Es la misma señora que el otro día,
en la sesión de manicura, escupió: “Yo en esta vida he trabajado muchísimo, fíjese
usted que he tenido que criar a seis hijos sin más ayuda que la de dos
interinas”. O la de esa otra que espera en la cola de Zara y que –en un
frustrado intento de parecer que tiene más clase que el resto- desdeñosamente
espeta en voz bien alta para que el eco llegue al último de la fila: “Igual me
voy a chupar unas patas al Marucho”.
Hablar de marisco con desdén, afectarse
por el olor a pescado o presumir de haber sido señora de, son tres estados
vitales de la tipología santanderina femenina popular.
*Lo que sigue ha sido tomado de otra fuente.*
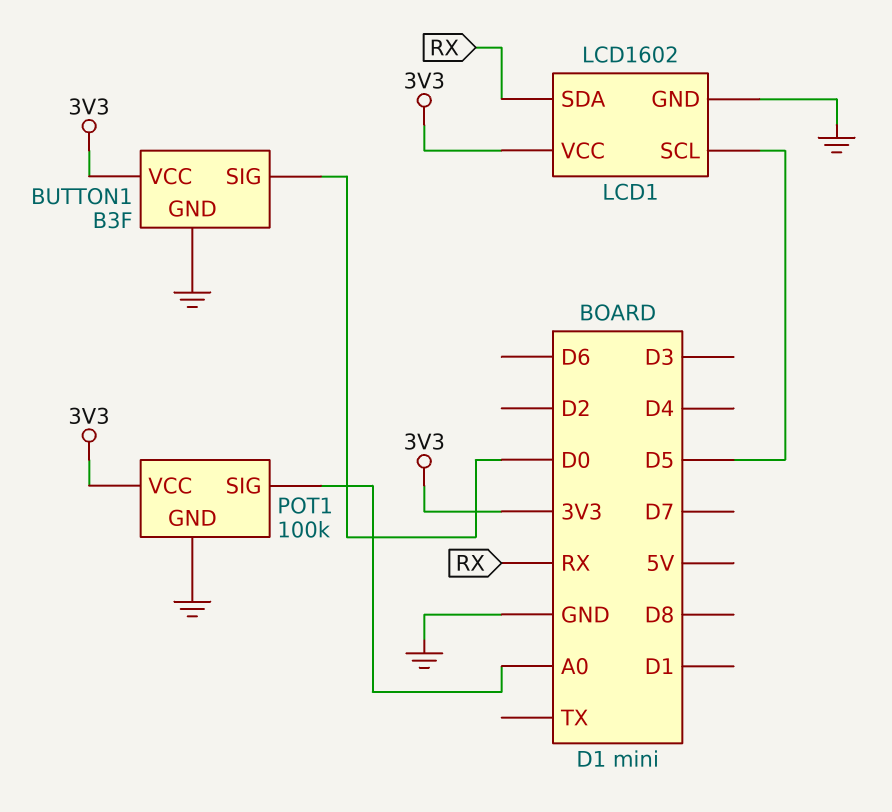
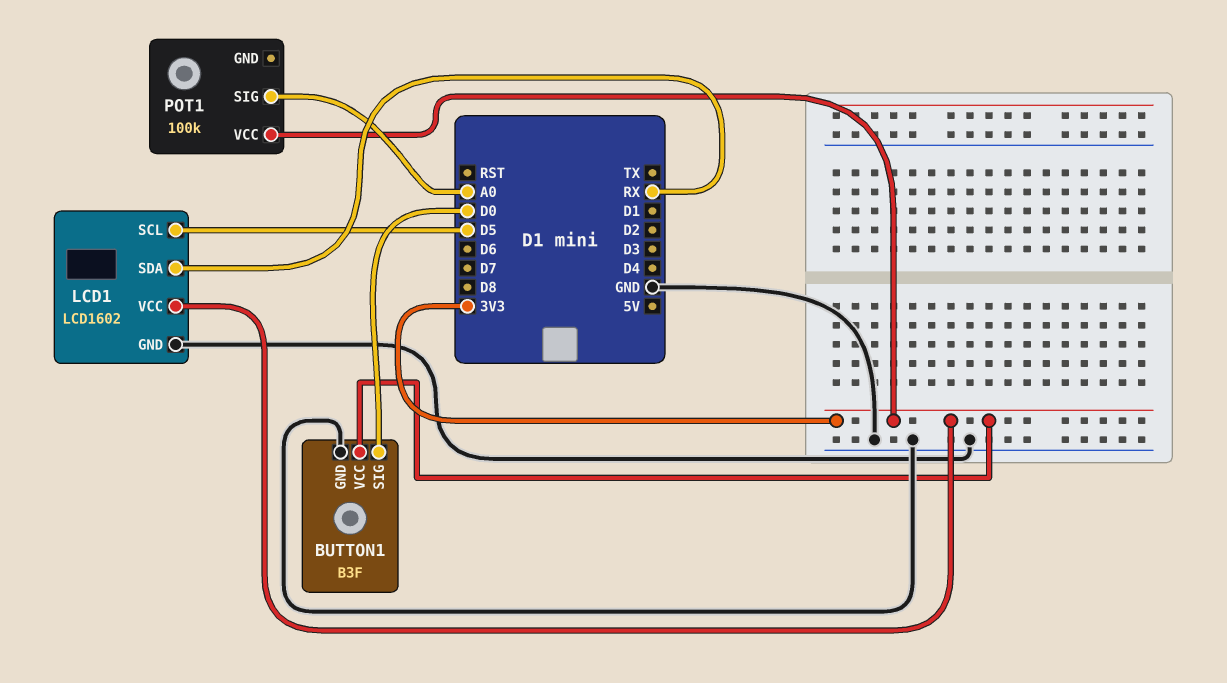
POT1 pin GND: GND -> none

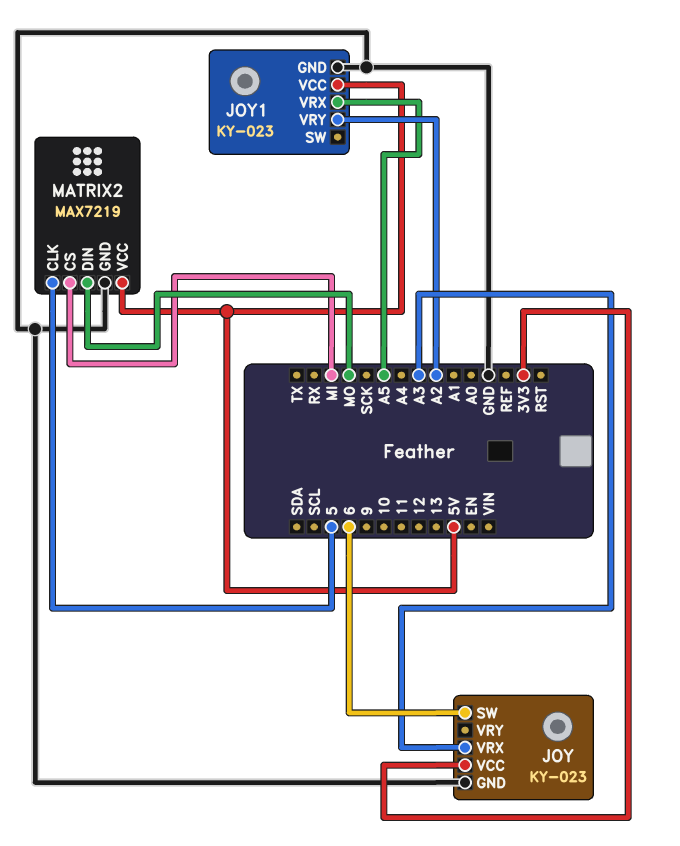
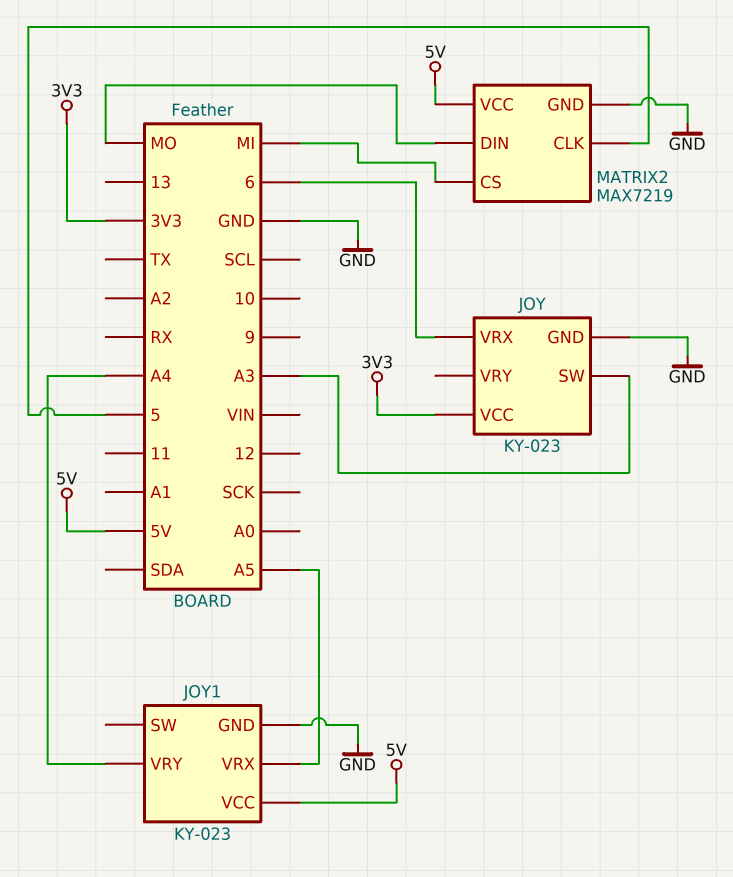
JOY pin SW: 6 -> A3
JOY pin VRX: A3 -> 6
JOY1 pin VRY: A2 -> A4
No deja de ser peculiar comprobar
que cada uno se indigna con lo que quiere. A unos les molesta el tufo a pescado
con la misma furia que otros reniegan del capitalismo o llenan las plazas de
España desesperanzados exigiendo una democracia real.
Quedamos pocos ciudadanos
vivos, la mayoría hemos pasado a un estado latente de resignación. Somos meras
marionetas indiferentes. Si hace un año clamábamos por un cambio, hoy es peor,
sabemos que no hay alternativa. Aunque a quienes nos gobiernan no les importa si
estamos o no indignados, porque no nos escuchan. Solo les preocupa que salgamos muchos en la foto, por eso nos tratan como a delincuentes y no como a ciudadanos. Y sofocan la rebelión de un peligroso comando integrado por ancianos en tacatás y sillas de ruedas con toda la artillería policial de Cantabria. En unos días, pedirán refuerzos al ejército para impedir que los habitantes de La Pereda, vigilados por seguridad privada, cuelguen pancartas en este pequeño trozo del Santander inteligente.
El país se
derrumba y todo apesta a nuestro alrededor, señora.